A leitura do balanço por modo de transporte ajuda a entender onde estão os ganhos — e também as limitações — desse novo desenho.
Rodovias: principal motor de crescimento
O segmento rodoviário segue como o pilar financeiro da ARTESP. Em 2025, o desempenho foi claramente positivo, sustentado por três fatores principais:
• aumento do volume de tráfego nas concessões
• reajustes tarifários ocorridos ao longo do ano
• ampliação do número de contratos com cobrança de ônus variável de 3%
Esse conjunto elevou a arrecadação das concessionárias e, consequentemente, a receita da agência. Trata-se do componente mais estável e previsível do caixa da ARTESP, diretamente associado ao nível de atividade econômica.
O Saldo é positivo e determinante para o superávit orçamentário
*Transporte coletivo (intermunicipal e metropolitano): recuperação com a demanda*
No transporte coletivo por ônibus, o resultado também foi positivo, mas com outra lógica.
A receita da ARTESP nesse segmento vem de percentuais sobre as tarifas:
• cerca de 2% nas linhas intermunicipais
• cerca de 3,86% nas regiões metropolitanas
Em 2025, o crescimento da demanda — puxado pela retomada da mobilidade e da atividade econômica — elevou o número de passageiros transportados, ampliando a arrecadação da agência.
Ainda assim, trata-se de um segmento mais sensível a ciclos econômicos e políticas tarifárias.
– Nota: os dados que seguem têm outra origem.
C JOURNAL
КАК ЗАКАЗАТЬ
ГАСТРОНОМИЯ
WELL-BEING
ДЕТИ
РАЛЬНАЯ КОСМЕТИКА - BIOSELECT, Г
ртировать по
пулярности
O saldo aqui é positivo, mas mais volátil que rodovias
*Transporte metroferroviário: receita estável, mas limitada*
Nas concessões metroferroviárias (como Linhas 5, 8 e 9), a ARTESP arrecada por meio de:
• 1% da receita tarifária bruta (Linha 5 – Lilás)
• 0,5% nas Linhas 8 e 9
O modelo garante previsibilidade, mas com baixa capacidade de expansão de receita, já que os percentuais são reduzidos e vinculados à tarifa. Neste caso é um saldo positivo, porém com impacto financeiro limitado no total.
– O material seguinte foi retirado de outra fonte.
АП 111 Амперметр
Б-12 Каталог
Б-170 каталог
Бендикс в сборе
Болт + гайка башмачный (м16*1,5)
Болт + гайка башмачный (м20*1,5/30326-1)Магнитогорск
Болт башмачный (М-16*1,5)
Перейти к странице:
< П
*Aeroportos: crescimento moderado e novo eixo de receita*
O setor aeroportuário também contribuiu positivamente:
• contratos mais antigos com ônus variável de 3% sobre a receita líquida
• novos contratos com 0,5% sobre a receita bruta
O crescimento da movimentação aérea e das receitas não tarifárias ajudou a elevar a arrecadação, consolidando esse modal como um eixo complementar relevante. Apesar de positivo, o saldo em expansão é ainda secundário frente às rodovias
´*Hidrovias: presença institucional, impacto ainda marginal*
Embora incluído no novo escopo da ARTESP, o sistema hidroviário interior ainda não apresenta peso relevante no resultado financeiro da agência. Ou seja, o saldo é neutro do ponto de vista arrecadatório.
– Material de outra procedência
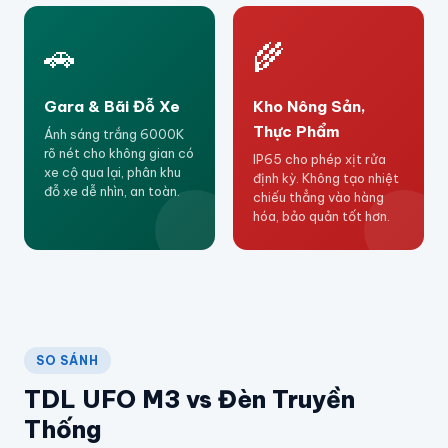
🚗
🌾
Gara & Bãi Đỗ Xe
Kho Nông Sản,
Thực Phẩm
Ánh sáng trắng 6000K
rõ nét cho không gian có
IP65 cho phép xịt rửa
xe cộ qua lại, phân khu
định kỳ. Không tạo nhiệt
đỗ xe dễ nhìn, an toàn.
chiếu thẳng vào hàng
hóa, bảo quản tốt hơn.
SO SÁNH
TDL UFO M3 vs Đèn Truyền
Thống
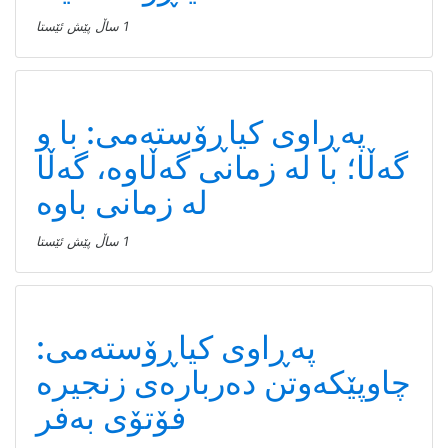
1 ساڵ پێش ئێستا
پەڕاوی کیاڕۆستەمی: با و
گەڵا؛ با لە زمانی گەڵاوە، گەڵا
لە زمانی باوە
1 ساڵ پێش ئێستا
پەڕاوی کیاڕۆستەمی:
چاوپێکەوتن دەربارەی زنجیرە
فۆتۆی بەفر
*Contraponto: impacto fiscal e contratos puxam resultado para baixo*
Apesar do desempenho positivo em praticamente todos os modais, dois fatores pesaram negativamente no resultado global:
• DREM (Desvinculação de Receitas): retira 30% da arrecadação da agência, reduzindo sua capacidade financeira real
• Reequilíbrio da concessão da Tamoios: pagamento de cerca de R$ 293 milhões, que gerou déficit patrimonial de R$ 143 milhões
O balanço mostra que a ampliação da ARTESP para um modelo multimodal trouxe ganhos claros de diversificação de receita. Mas também evidencia que o desempenho da agência continua altamente dependente das rodovias — e que fatores externos, como decisões fiscais e reequilíbrios contratuais, ainda têm peso decisivo no resultado final.